Your copy should hold only the lines from the one holding "870 N·m @ 1400 RPM" through the last line of the records below, both included, each exact and with no pictures.
§
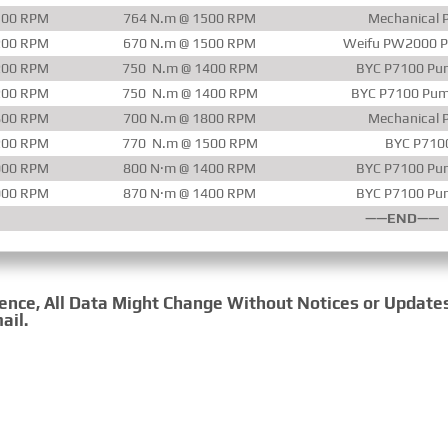
500 RPM
764 N.m @ 1500 RPM
Mechanical P
200 RPM
670 N.m @ 1500 RPM
Weifu PW2000 P
200 RPM
750 N.m @ 1400 RPM
BYC P7100 Pum
200 RPM
750 N.m @ 1400 RPM
BYC P7100 Pum
800 RPM
700 N.m @ 1800 RPM
Mechanical P
200 RPM
770 N.m @ 1500 RPM
BYC P710
000 RPM
800 N·m @ 1400 RPM
BYC P7100 Pum
000 RPM
870 N·m @ 1400 RPM
BYC P7100 Pum
——END——
rence, All Data Might Change Without Notices or Update
ail.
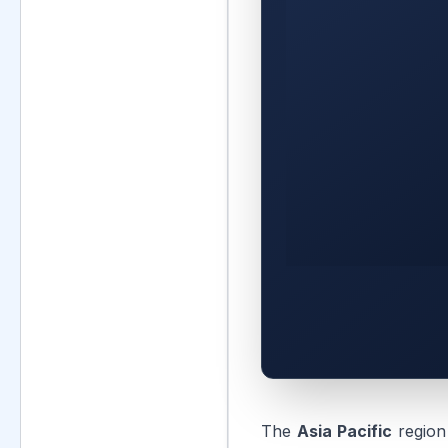
The
Asia Pacific
region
§
- **SOLUTION**
870 N·m @ 1400 RPM
BYC P7100 Pum
——END——
rence, All Data Might Change Without Notices or Update
ail.
The
Asia Pacific
region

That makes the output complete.